Cybersecurity Roundup: Key News Stories (August 2025)
Cyber threats never stop evolving. Here’s a look at some of the most important cybersecurity stories making headlines in early August 2025:
CISA flags D-Link vulnerabilities
The U.S. Cybersecurity and Infrastructure Security Agency (CISA) added three vulnerabilities affecting older D-Link Wi-Fi camera and network-video-recorder devices to its Known Exploited Vulnerabilities catalog. These flaws allow remote code execution and command injection. Although the devices reached end-of-life in 2016, CISA has instructed federal agencies to remediate them by 20 August 2025. Users still running these products are urged to replace them or apply available mitigations, highlighting the ongoing risks of outdated IoT hardware.
Exchange Server flaw enables silent cloud access
Microsoft disclosed a vulnerability (CVE-2024-38021) in Exchange Server that could let attackers forge special access tokens and impersonate users in hybrid cloud environments. While patches were released in July 2024, the discovery underscores the risks inherent in complex hybrid identity setups. Security teams should ensure the latest updates are applied and review token-generation logic for anomalies.
Ransomware groups deploy an EDR-killer tool
Researchers uncovered a sophisticated tool being used by multiple ransomware gangs—including LockBit, Akira and Medusa—to disable endpoint detection and response (EDR) solutions. The utility can kill processes, delete drivers and remove security software, making it easier for attackers to evade modern defenses.
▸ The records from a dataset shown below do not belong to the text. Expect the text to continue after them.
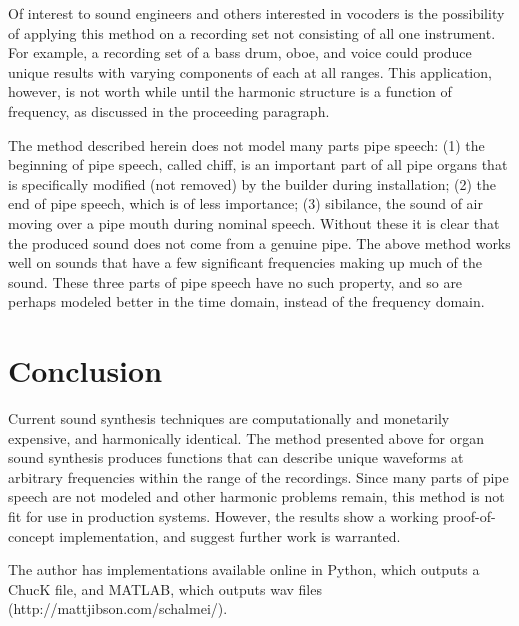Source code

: \documentclass[twocolumn]{article}
\begin{document}
Of interest to sound engineers and others interested in vocoders is the possibility of applying this method on a recording set not consisting of all one instrument. For example, a recording set of a bass drum, oboe, and voice could produce unique results with varying components of each at all ranges. This application, however, is not worth while until the harmonic structure is a function of frequency, as discussed in the proceeding paragraph.

The method described herein does not model many parts pipe speech: (1) the beginning of pipe speech, called chiff, is an important part of all pipe organs that is specifically modified (not removed) by the builder during installation; (2) the end of pipe speech, which is of less importance; (3) sibilance, the sound of air moving over a pipe mouth during nominal speech. Without these it is clear that the produced sound does not come from a genuine pipe. The above method works well on sounds that have a few significant frequencies making up much of the sound. These three parts of pipe speech have no such property, and so are perhaps modeled better in the time domain, instead of the frequency domain.

\section{Conclusion}

Current sound synthesis techniques are computationally and monetarily expensive, and harmonically identical. The method presented above for organ sound synthesis produces functions that can describe unique waveforms at arbitrary frequencies within the range of the recordings. Since many parts of pipe speech are not modeled and other harmonic problems remain, this method is not fit for use in production systems. However, the results show a working proof-of-concept implementation, and suggest further work is warranted.

The author has implementations available online in Python, which outputs a ChucK file, and MATLAB, which outputs wav files (http://mattjibson.com/schalmei/).

{}

\end{document}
Organizations should harden their EDR implementations and employ layered monitoring to detect such threats.
Bouygues Telecom data breach
France’s Bouygues Telecom confirmed that a breach at a third-party service provider exposed personal details of 6.4 million customers, including names, phone numbers and dates of birth. No financial or password information appears to have been accessed, but the incident underscores the cyber-risks associated with supply-chain partners. Bouygues has notified authorities and affected users while reviewing its security posture.
U.S. federal courts targeted in cyberattacks
The U.S. Administrative Office of the Courts disclosed that federal judiciary systems, particularly the Case Management/Electronic Case Files (CM/ECF) system, have been targeted by sophisticated cyberattacks. While officials have not confirmed data theft, they noted increasing frequency and severity of attacks. Authorities are working with federal cybersecurity partners and strengthening protective measures, highlighting concerns over outdated court systems.
Staying informed about these developments can help organizations anticipate emerging threats and prioritize defensive measures.